** Opening Extract to read block **
NOT FOR RELEASE, PUBLICATION OR DISTRIBUTION, DIRECTLY OR INDIRECTLY, IN OR TO ANY JURISDICTION WHERE TO DO SO WOULD CONSTITUTE A VIOLATION OF THE RELEVANT LAWS OR REGULATIONS OF SUCH JURISDICTION.

With reference to NeuroSearch A/S' ("NeuroSearch") announcement of 31 May 2018 (no. 11 - 18) concerning a voluntary public takeover offer to the shareholders of NeuroSearch to acquire the entire share capital of NeuroSearch against cash consideration of DKK 4.45 for each share of a nominal value of DKK 1.00 (the "Offer"), Nordic Transport Group Holding A/S ("NTG Holding") has today published an offer document and an acceptance form pursuant to section 4(2) of Danish Executive Order no. 1171/2017 on Takeover Bids (the "Takeover Order").

Reference is made to NTG Holding's announcement today for further details.

This announcement, including the offer document and the acceptance form is accessible on NeuroSearch's website www.neurosearch.com.

The Board further notes that the offer period applicable to the conditional, voluntary public takeover offer launched by Gefion Group Investments A/S ("Gefion") pursuant to section 25 of the Takeover Order automatically is extended until

the date of expiry of the offer period for the Offer, i.e. until 8 August 2018, unless Gefion prior to such date withdraws the Original Offer in accordance with the terms of the offer document pertaining to the Original Offer. The withdrawal of the Original Offer must be disclosed pursuant to section 20 of the Takeover Order. Shareholders who have accepted the Original Offer may as of now pursuant to section 25 of the Takeover Order for a period of 3 business days withdraw their acceptances of the Original Offer. If the Original Offer is withdrawn, any acceptances of the Original Offer will automatically lapse.
** Closing Extract to read block **
● **Study questions**:
A. Rewrite the NeuroSearch takeover announcement starting with "Reference is made" and going on through "NeuroSearch's website www.neurosearch.com.", substituting "homepage" for "website".
B. Decide whether each statement agrees with the NeuroSearch takeover announcement. Answer yes or no, and quote the words that decide it. (i) The Offer pays DKK 4.45 in cash for each share. (ii) Shareholders who accepted the Original Offer may withdraw their acceptances within 5 business days. (iii) The offer document can be found on NeuroSearch's website.
C. According to the NeuroSearch takeover announcement, until what date is the offer period of Gefion's offer extended?
** Opening Excerpted data block **
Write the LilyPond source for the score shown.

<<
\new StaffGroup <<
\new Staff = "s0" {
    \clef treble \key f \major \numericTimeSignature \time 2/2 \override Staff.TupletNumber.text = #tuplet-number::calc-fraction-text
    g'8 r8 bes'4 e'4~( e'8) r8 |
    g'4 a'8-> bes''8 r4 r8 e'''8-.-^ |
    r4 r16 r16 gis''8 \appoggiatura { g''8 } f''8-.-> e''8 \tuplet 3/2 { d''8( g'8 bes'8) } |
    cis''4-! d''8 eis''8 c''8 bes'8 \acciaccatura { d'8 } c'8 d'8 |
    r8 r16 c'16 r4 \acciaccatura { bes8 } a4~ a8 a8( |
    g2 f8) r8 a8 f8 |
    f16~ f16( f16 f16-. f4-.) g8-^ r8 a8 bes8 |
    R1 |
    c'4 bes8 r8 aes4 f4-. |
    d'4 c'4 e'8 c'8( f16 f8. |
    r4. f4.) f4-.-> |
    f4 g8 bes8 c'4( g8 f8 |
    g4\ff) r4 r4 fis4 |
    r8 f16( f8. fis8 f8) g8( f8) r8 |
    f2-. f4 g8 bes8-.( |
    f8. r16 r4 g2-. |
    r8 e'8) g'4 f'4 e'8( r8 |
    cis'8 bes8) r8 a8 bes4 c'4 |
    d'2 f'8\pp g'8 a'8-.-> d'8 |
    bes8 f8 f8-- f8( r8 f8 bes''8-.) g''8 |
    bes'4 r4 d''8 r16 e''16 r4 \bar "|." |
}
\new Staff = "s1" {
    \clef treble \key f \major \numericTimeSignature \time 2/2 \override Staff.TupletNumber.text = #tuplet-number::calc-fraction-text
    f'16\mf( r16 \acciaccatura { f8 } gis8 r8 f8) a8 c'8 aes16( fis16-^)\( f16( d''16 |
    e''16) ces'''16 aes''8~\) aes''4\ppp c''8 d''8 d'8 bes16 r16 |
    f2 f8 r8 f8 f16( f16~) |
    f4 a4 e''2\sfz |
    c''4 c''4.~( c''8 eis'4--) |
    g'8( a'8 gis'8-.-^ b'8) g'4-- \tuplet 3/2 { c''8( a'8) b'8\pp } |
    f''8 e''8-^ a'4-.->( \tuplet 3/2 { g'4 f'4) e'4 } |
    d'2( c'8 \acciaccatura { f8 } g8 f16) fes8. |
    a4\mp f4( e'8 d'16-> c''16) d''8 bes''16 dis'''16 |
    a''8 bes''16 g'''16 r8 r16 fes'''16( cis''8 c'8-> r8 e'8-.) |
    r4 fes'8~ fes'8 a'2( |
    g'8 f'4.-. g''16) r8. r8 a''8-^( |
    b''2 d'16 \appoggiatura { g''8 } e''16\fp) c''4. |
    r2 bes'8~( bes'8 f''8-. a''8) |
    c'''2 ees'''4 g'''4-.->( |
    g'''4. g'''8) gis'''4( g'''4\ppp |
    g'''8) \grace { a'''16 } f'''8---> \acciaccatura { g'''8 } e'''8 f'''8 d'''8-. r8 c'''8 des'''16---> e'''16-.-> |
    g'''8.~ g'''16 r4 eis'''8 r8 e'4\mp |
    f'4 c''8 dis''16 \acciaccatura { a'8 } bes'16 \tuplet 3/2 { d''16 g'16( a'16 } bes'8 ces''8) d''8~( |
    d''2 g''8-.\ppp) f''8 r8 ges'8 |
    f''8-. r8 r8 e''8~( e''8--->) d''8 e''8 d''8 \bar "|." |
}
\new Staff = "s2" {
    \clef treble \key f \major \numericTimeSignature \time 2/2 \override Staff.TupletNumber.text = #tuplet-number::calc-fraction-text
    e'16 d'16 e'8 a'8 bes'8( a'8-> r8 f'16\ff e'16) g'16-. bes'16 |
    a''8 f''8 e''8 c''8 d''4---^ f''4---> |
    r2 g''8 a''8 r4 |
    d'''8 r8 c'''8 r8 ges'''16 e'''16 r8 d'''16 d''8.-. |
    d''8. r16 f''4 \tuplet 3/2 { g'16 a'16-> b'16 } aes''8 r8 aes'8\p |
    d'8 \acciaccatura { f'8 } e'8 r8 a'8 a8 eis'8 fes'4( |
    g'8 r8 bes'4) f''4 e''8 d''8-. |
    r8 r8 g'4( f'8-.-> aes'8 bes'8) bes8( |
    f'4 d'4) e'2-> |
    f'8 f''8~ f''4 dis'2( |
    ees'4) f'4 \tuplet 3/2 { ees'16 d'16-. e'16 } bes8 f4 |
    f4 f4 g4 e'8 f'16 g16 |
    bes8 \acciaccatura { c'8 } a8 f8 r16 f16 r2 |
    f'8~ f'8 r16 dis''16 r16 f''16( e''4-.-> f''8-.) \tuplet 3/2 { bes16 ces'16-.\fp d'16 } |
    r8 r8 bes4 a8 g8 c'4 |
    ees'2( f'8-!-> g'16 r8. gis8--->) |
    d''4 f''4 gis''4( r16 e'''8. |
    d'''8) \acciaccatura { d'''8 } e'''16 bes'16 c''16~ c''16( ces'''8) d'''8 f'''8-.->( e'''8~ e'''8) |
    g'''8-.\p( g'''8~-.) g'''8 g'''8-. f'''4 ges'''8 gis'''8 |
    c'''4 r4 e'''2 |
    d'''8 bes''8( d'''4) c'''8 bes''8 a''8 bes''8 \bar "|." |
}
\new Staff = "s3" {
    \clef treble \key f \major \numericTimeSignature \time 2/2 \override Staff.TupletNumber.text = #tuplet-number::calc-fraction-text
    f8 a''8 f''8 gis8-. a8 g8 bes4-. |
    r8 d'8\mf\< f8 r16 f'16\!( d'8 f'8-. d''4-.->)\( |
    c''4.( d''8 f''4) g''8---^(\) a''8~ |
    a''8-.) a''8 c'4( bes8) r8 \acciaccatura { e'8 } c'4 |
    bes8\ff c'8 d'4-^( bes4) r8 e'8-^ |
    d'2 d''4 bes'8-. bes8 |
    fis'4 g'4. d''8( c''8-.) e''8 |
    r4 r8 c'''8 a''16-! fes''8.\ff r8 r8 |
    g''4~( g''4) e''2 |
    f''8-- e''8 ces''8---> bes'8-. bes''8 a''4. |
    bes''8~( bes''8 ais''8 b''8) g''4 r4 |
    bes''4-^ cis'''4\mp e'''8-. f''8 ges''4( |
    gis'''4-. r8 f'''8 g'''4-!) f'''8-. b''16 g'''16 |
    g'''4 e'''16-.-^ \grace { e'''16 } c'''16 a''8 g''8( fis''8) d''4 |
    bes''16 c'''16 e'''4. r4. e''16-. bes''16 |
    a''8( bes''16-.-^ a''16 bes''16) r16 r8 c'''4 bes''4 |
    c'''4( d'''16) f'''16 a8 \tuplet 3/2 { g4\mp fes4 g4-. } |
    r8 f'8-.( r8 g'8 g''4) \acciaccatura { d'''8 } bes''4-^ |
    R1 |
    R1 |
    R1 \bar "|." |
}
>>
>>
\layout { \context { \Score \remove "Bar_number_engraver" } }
** Closing Excerpted data block **
● **Answer set**:
A.
Reference is made to NTG Holding's announcement today for further details.

This announcement, including the offer document and the acceptance form is accessible on NeuroSearch's homepage www.neurosearch.com.

B.
(i) Yes: "against cash consideration of DKK 4.45 for each share of a nominal value of DKK 1.00"
(ii) No: "for a period of 3 business days withdraw their acceptances of the Original Offer"
(iii) Yes: "This announcement, including the offer document and the acceptance form is accessible on NeuroSearch's website www.neurosearch.com."

C. Until 8 August 2018, unless Gefion withdraws the Original Offer before that date.